Drawing the Wrong Lessons from Socialism


October 25, 2018

I have just forced myself to read the CEA report on "The Opportunity Costs of Socialism." Personally, I rather prefer Francis Spufford's Red Plenty for a palatable introduction to actually existing socialism. But a couple of observations.

Somewhat surprisingly for an economic analysis, the CEA report confuses the costs of transition to socialism (e.g., collectivization-induced famine) with the efficiency losses associated with the consolidated, "classical" socialist system. Assuming, as the authors do, that "democratic socialists" don't mean to go so far and anyway couldn't hurt a flea, the latter costs are more relevant to any institutional comparison. But one of the big lessons of socialism is that its incentive problems generalize. Capitalist economies are not immune, for example, to the ratchet effect or soft budget constraints. The question is whether institutions exist to minimize those problems.
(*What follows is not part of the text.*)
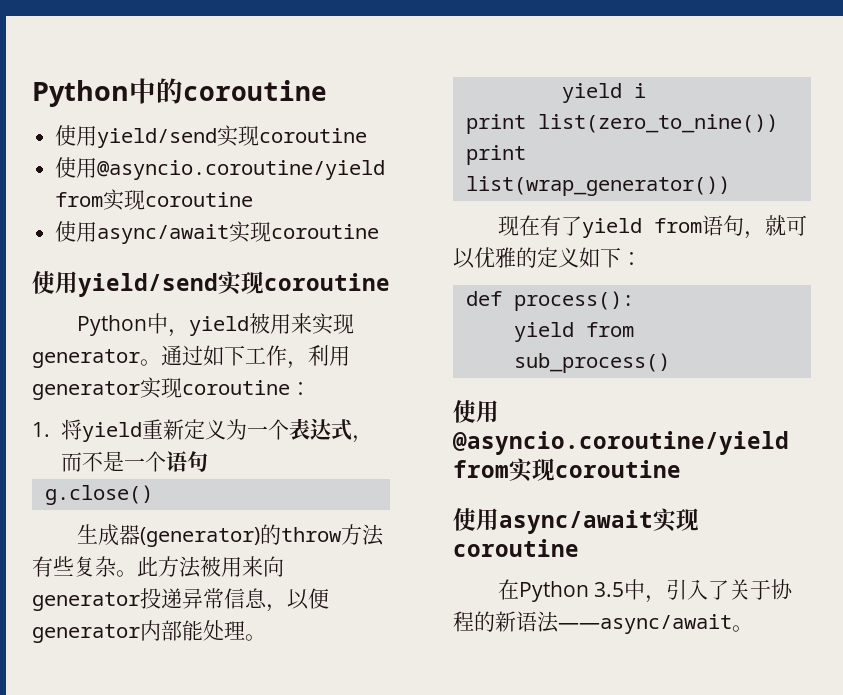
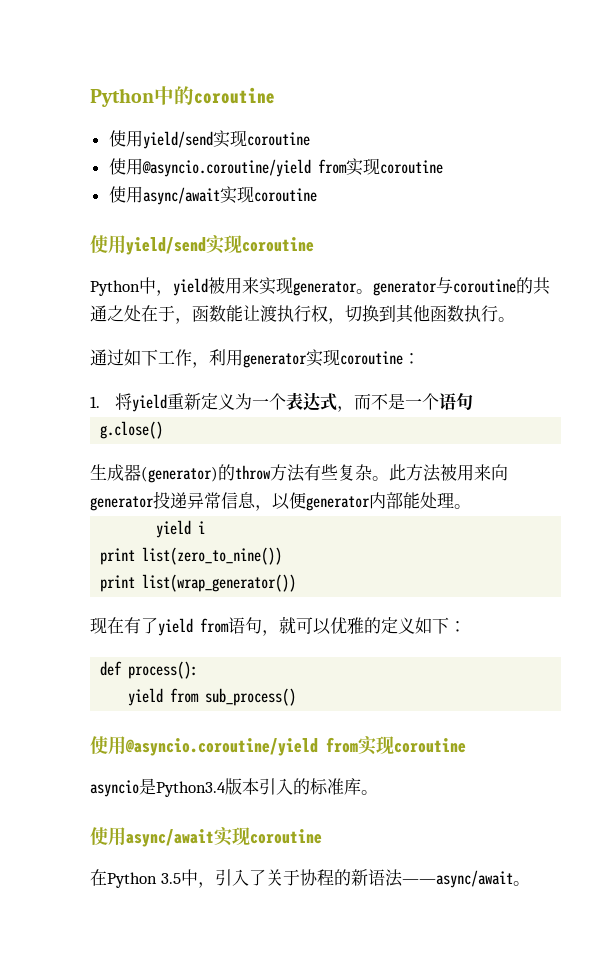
(161, 362) none -> [373,277,550,296] [90,304,515,324] generator与coroutine的共通之处在于，函数能让渡执行权，切换到其他函数执行。 //
(681, 469) none -> [90,778,378,797] // asyncio是Python3.4版本引入的标准库。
This leads to the second error in analysis. It is not enough to study socialism. One also needs to study the transition from socialism. For if the big lesson of socialism is that state ownership and bureaucratic coordination do not work (well), the big lesson of postsocialist transition is that markets do not work (well) without supportive state institutions and regulation. The CEA report thus falters in situating economies along a single dimension of more or less "freedom." One can have more market and more state at the same time. Or less of each (see, e.g., Ukraine).1

Frankly, it is disspiriting to think that "socialism" may be the frame within which economic debate takes place in coming years. But if that is to be the case, we would do well to draw the right lessons from the socialist, and postsocialist, experience. In the meantime, if the CEA is going to return to the debates of the 1930s, it would do well to remember the maxim that Roosevelt saved capitalism from the capitalists.